‘Ugly Americans’

Published January 13, 2021
Mahir Ali
Mahir Ali

THE Ugly American is the title of a 1958 novel by William Lederer and Eugene Burdick. It is a lightly fictionalised account of US diplomatic failures in Southeast Asia that became a runaway bestseller and was distributed among his colleagues by a young senator by the name of John F. Kennedy.

The title refers not to the diplomatic corps but to an engineer who lived among the locals and understood why they were attracted to communism; it nonetheless rapidly became a byword for American arrogance abroad. The novel was set in a country called Sarkhan, which was assumed to represent Vietnam — well before it turned into a full-fledged disaster, partly thanks to precisely the kinds of bluster and betrayals portrayed in the book.
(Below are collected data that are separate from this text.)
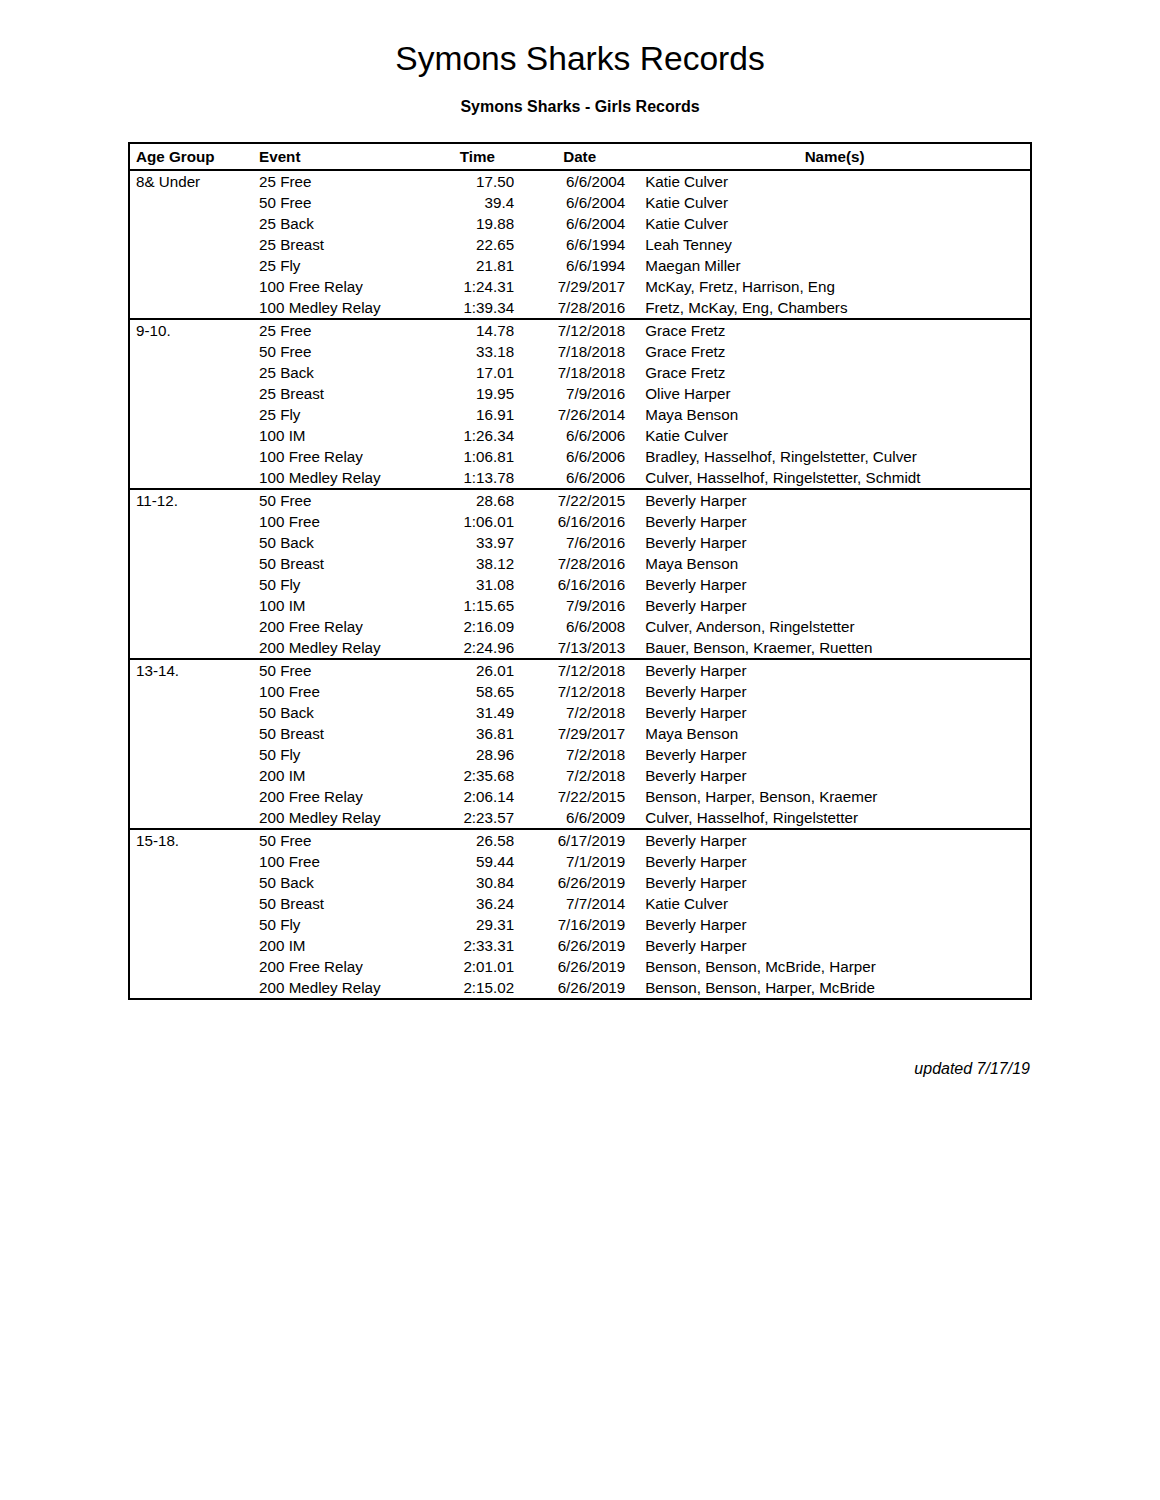Symons Sharks Records
Symons Sharks - Girls Records
| Age Group | Event | Time | Date | Name(s) |
| --- | --- | --- | --- | --- |
| 8& Under | 25 Free | 17.50 | 6/6/2004 | Katie Culver |
| | 50 Free | 39.4 | 6/6/2004 | Katie Culver |
| | 25 Back | 19.88 | 6/6/2004 | Katie Culver |
| | 25 Breast | 22.65 | 6/6/1994 | Leah Tenney |
| | 25 Fly | 21.81 | 6/6/1994 | Maegan Miller |
| | 100 Free Relay | 1:24.31 | 7/29/2017 | McKay, Fretz, Harrison, Eng |
| | 100 Medley Relay | 1:39.34 | 7/28/2016 | Fretz, McKay, Eng, Chambers |
| 9-10. | 25 Free | 14.78 | 7/12/2018 | Grace Fretz |
| | 50 Free | 33.18 | 7/18/2018 | Grace Fretz |
| | 25 Back | 17.01 | 7/18/2018 | Grace Fretz |
| | 25 Breast | 19.95 | 7/9/2016 | Olive Harper |
| | 25 Fly | 16.91 | 7/26/2014 | Maya Benson |
| | 100 IM | 1:26.34 | 6/6/2006 | Katie Culver |
| | 100 Free Relay | 1:06.81 | 6/6/2006 | Bradley, Hasselhof, Ringelstetter, Culver |
| | 100 Medley Relay | 1:13.78 | 6/6/2006 | Culver, Hasselhof, Ringelstetter, Schmidt |
| 11-12. | 50 Free | 28.68 | 7/22/2015 | Beverly Harper |
| | 100 Free | 1:06.01 | 6/16/2016 | Beverly Harper |
| | 50 Back | 33.97 | 7/6/2016 | Beverly Harper |
| | 50 Breast | 38.12 | 7/28/2016 | Maya Benson |
| | 50 Fly | 31.08 | 6/16/2016 | Beverly Harper |
| | 100 IM | 1:15.65 | 7/9/2016 | Beverly Harper |
| | 200 Free Relay | 2:16.09 | 6/6/2008 | Culver, Anderson, Ringelstetter |
| | 200 Medley Relay | 2:24.96 | 7/13/2013 | Bauer, Benson, Kraemer, Ruetten |
| 13-14. | 50 Free | 26.01 | 7/12/2018 | Beverly Harper |
| | 100 Free | 58.65 | 7/12/2018 | Beverly Harper |
| | 50 Back | 31.49 | 7/2/2018 | Beverly Harper |
| | 50 Breast | 36.81 | 7/29/2017 | Maya Benson |
| | 50 Fly | 28.96 | 7/2/2018 | Beverly Harper |
| | 200 IM | 2:35.68 | 7/2/2018 | Beverly Harper |
| | 200 Free Relay | 2:06.14 | 7/22/2015 | Benson, Harper, Benson, Kraemer |
| | 200 Medley Relay | 2:23.57 | 6/6/2009 | Culver, Hasselhof, Ringelstetter |
| 15-18. | 50 Free | 26.58 | 6/17/2019 | Beverly Harper |
| | 100 Free | 59.44 | 7/1/2019 | Beverly Harper |
| | 50 Back | 30.84 | 6/26/2019 | Beverly Harper |
| | 50 Breast | 36.24 | 7/7/2014 | Katie Culver |
| | 50 Fly | 29.31 | 7/16/2019 | Beverly Harper |
| | 200 IM | 2:33.31 | 6/26/2019 | Beverly Harper |
| | 200 Free Relay | 2:01.01 | 6/26/2019 | Benson, Benson, McBride, Harper |
| | 200 Medley Relay | 2:15.02 | 6/26/2019 | Benson, Benson, Harper, McBride |
updated 7/17/19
It is claimed that The Ugly American played a key role in persuading Kennedy, as president, to launch the Peace Corps. The book was turned into a worthy (but unsuccessful) film starring Marlon Brando the same year that JFK was assassinated. Within days of the murder, Malcolm X, defying an order from the Nation of Islam hierarchy to make no comment about the tragedy, called it out as an instance of “chickens coming home to roost”.

I was reminded of that remark when I came across one of the jokes doing the rounds in the wake of last week’s antics at the Capitol in Washington, which said that in view of current travel restrictions, the US had been obliged to attempt a domestic coup.

The Capitol crisis was just part of a trend.

And yes, it’s not hard to imagine the glee among many of those who have been loudly decrying the invasion of the hallowed chambers of Congress in Washington had similar events unfolded, for instance, at the Venezuelan national assembly in Caracas.

There have, inevitably, been plenty of wisecracks since last Wednesday’s events, but they have been drowned out by the relentless self-righteous hyperbole about coups, insurrections, sedition and domestic terrorism, capped by the disclaimer that “this is not us”.

Whether or not any of the other descriptions hold much water, ‘this’ is undoubtedly a large part of who you are. Sure, the mob inspired, instigated and unleashed by Donald Trumpelstiltskin was seeking to thwart democratic processes. But since when has it been un-American to do so?

The long list of postwar US interventions, military or otherwise, in every part of the world suggests that murder and mayhem in the interests of subverting the popular will is as American as apple pie. But there’s no dearth of domestic precedents either, even though they have invariably taken different shape.

The 19th-century American Civil War and its aftermath have repeatedly been cited in comments over the past week, and not without cause. The sight of a Confederate flag fluttering for the first time in the Capitol justifiably stirred up some angst. (Incidentally, there were also Israeli and Indian flags — at least one each — seen among the congregation, while one of the Capitol invaders was dressed in a hoodie that bore the legend ‘Camp Auschwitz’.)

But it’s hardy a secret that the Confederate cause has remained a part of American politics ever since a very different Republican Party’s attempted Reconstruction shuddered to a halt a dozen or so years after the Union triumphed in the Civil War. Liberated slaves and their descendants were effectively excluded from the electoral process — and frequently from civic life — for the next 100 years.

There was a similar, albeit more subtle, backlash after the civil rights movement scored some legislative successes in the 1960s. Particularly in the southern states, varying levels of voter suppression have been the norm in recent decades. Which makes it all the more remarkable that Georgia has been wrested from the Republican grasp in this month’s senatorial run-offs, albeit by narrow margins.

The two new seats mean the Senate will be equally divided between Republicans and Democrats, with incoming vice president Kamala Harris’s casting vote giving the Biden administration a potential majority. Hurrah? It has been suggested Joe Biden would rather have done without the extra pressure to act on any number of fronts that a congressional majority brings.

The early days after next Wednesday’s inauguration may be overshadowed by Trump’s trial in the Senate, once his second impeachment — a proud record, no doubt — proceeds through the house. Beyond that there’s a period as grey as Biden’s hair, and although the incoming administration will likely be far less incompetent than the outgoing one, it would be too optimistic to expect the healing touch that America requires, let alone the kind of salvation that would repair the damage that Trump has thrived on, wreaked almost without a break since the Reagan era.

The dystopian nightmare may noticeably recede with Tantrump’s exit, but it’s unlikely to disappear. Not least because, to paraphrase the sudden social media pariah, there are very ugly Americans on both sides of the overwrought (and overestimated) partisan divide.